I happen to agree with it myself to an extent……There is no such thing as a bad plant (again to an extent)…..There is no such thing as a non-beneficial plant…..Every plant that’s here has a function and serves a purpose of some kind. It actually does something other just stand there and look green. I’m suggesting that one of our biggest issues is that we simply write off most plants as a “weed” when we really don’t even understand them. How much thought have you ever actually given to what something like dog fennel was actually put on this earth to do? …..

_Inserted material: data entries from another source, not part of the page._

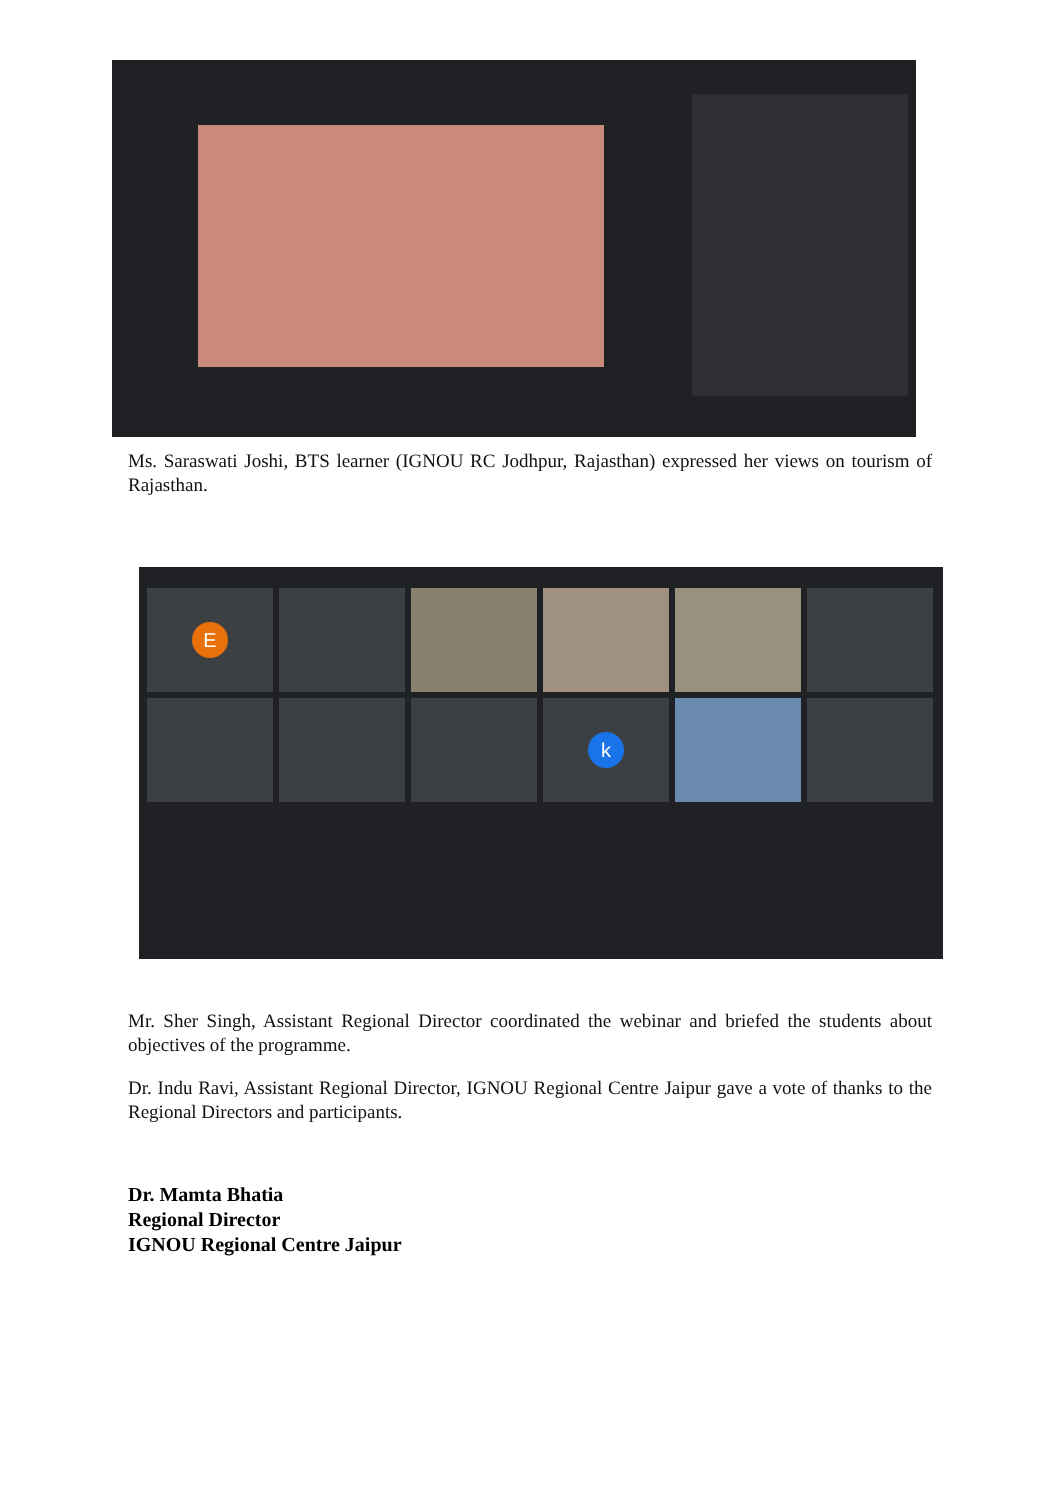Ms. Saraswati Joshi, BTS learner (IGNOU RC Jodhpur, Rajasthan) expressed her views on tourism of Rajasthan.
E
k
Mr. Sher Singh, Assistant Regional Director coordinated the webinar and briefed the students about objectives of the programme.
Dr. Indu Ravi, Assistant Regional Director, IGNOU Regional Centre Jaipur gave a vote of thanks to the Regional Directors and participants.
Dr. Mamta Bhatia
Regional Director
IGNOU Regional Centre Jaipur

One of these places we differ in opinion is I’m not just looking at every single plant for deer food. About 75-80% of the plants that grow in my field and on my property in general….will be browsed by deer. There’s plenty of summer food so I don’t stress about trying to eliminate that other 20%....Its just added cost and hassle that gives a very poor return on my investement compared to what I’m getting at a free cost right now......I leave that 20% and let it preform the function that it was put here to do….whatever that may be….there’s a lot of other roles to be played in this cycle other than produce deer food. There are some plants that I believe replenish the soil but are intentionally made to not be liked as food. That ensures that there’s a certain amount of biomass grown to feed back to the soil…..And that’s why I don’t mind dog fennel…..It bringing back a high c:n ratio type of biomass that I’m not getting from any other plant. It’s almost a “woody” plant. This effects the quality of my end humus product and it also effects bacterial composition. I believe this type of biomass brings in more of fungal community to balance with the bacteria if I remember correctly. I also recognize that there’s probably a lot about dog fennel…..and many other plants we call weeds….. that I don’t understand. The only way to learn where it fits in the natural system though is to study it…..That’s hard to do if you get rid of it.

Let’s just say for instance that having a little dog fennel in the fields during the summer returned all the P to the soil we’ll ever need to grow winter grains. It just completely eliminated the need to ever buy any phosphorus again……Would it then be a beneficial plant?......That's just a made up hypothetical example to make a point...... but all of these plants are preforming some type of function like that. We might just not understand what it is yet because we haven't really even looked and given it any thought. This is how nature was designed to be self-sufficient and regenerate highly productive prairie ecosystem for eons….year after year without input from humans. Why just discard all of the free plants without even understanding their true value?






Last edited by CNC; 11/11/19 01:16 PM.